Your task is to work out how many lines in the data include the word "metadataStats". Reply with the number alone.

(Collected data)
:::

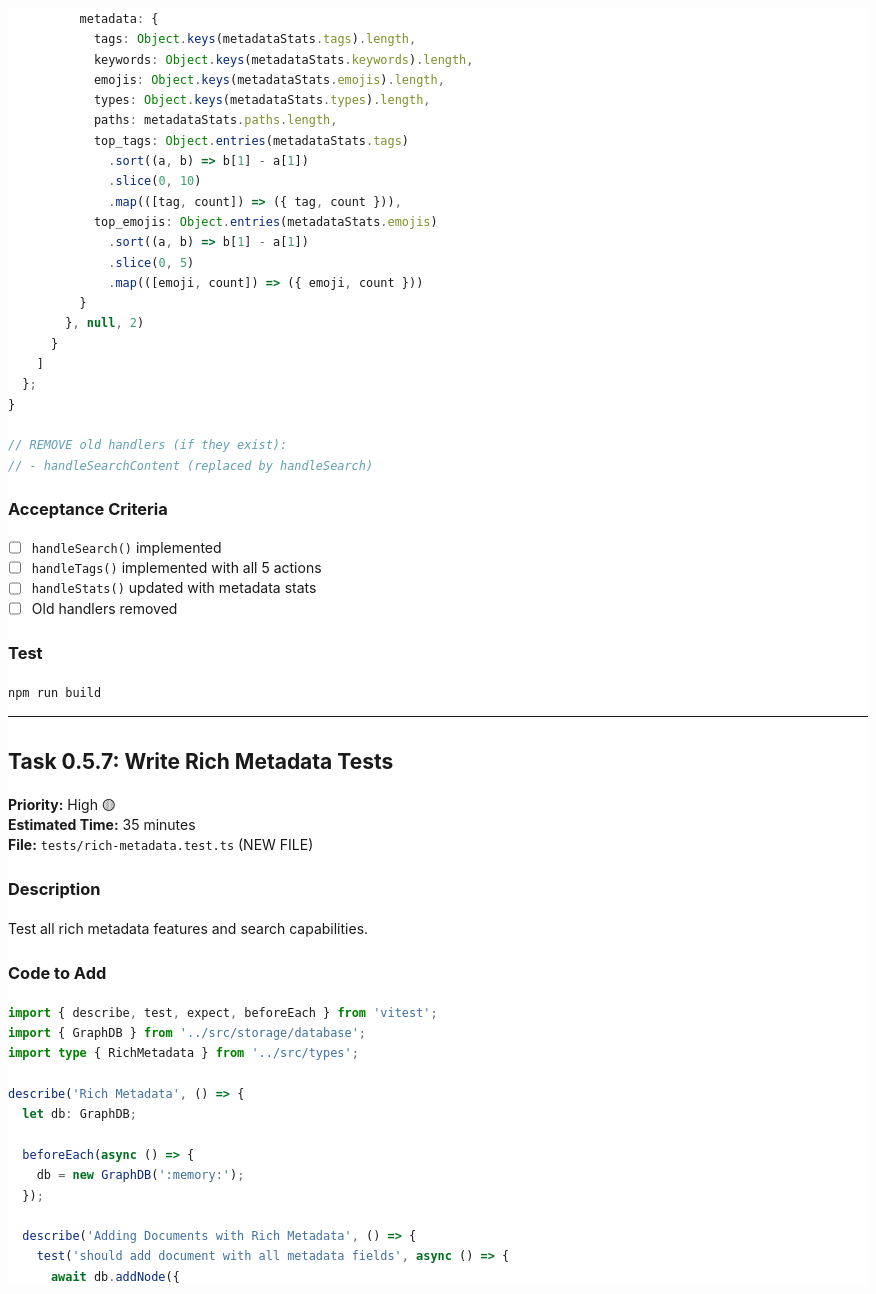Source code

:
 ```typescript
          metadata: {
            tags: Object.keys(metadataStats.tags).length,
            keywords: Object.keys(metadataStats.keywords).length,
            emojis: Object.keys(metadataStats.emojis).length,
            types: Object.keys(metadataStats.types).length,
            paths: metadataStats.paths.length,
            top_tags: Object.entries(metadataStats.tags)
              .sort((a, b) => b[1] - a[1])
              .slice(0, 10)
              .map(([tag, count]) => ({ tag, count })),
            top_emojis: Object.entries(metadataStats.emojis)
              .sort((a, b) => b[1] - a[1])
              .slice(0, 5)
              .map(([emoji, count]) => ({ emoji, count }))
          }
        }, null, 2)
      }
    ]
  };
}

// REMOVE old handlers (if they exist):
// - handleSearchContent (replaced by handleSearch)
```

### Acceptance Criteria
- [ ] `handleSearch()` implemented
- [ ] `handleTags()` implemented with all 5 actions
- [ ] `handleStats()` updated with metadata stats
- [ ] Old handlers removed

### Test
```bash
npm run build
```

---

## Task 0.5.7: Write Rich Metadata Tests
**Priority:** High 🟡  
**Estimated Time:** 35 minutes  
**File:** `tests/rich-metadata.test.ts` (NEW FILE)

### Description
Test all rich metadata features and search capabilities.

### Code to Add
```typescript
import { describe, test, expect, beforeEach } from 'vitest';
import { GraphDB } from '../src/storage/database';
import type { RichMetadata } from '../src/types';

describe('Rich Metadata', () => {
  let db: GraphDB;

  beforeEach(async () => {
    db = new GraphDB(':memory:');
  });

  describe('Adding Documents with Rich Metadata', () => {
    test('should add document with all metadata fields', async () => {
      await db.addNode({
```

  [key: string]: any;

:::

* WRITTEN SOLUTION:
7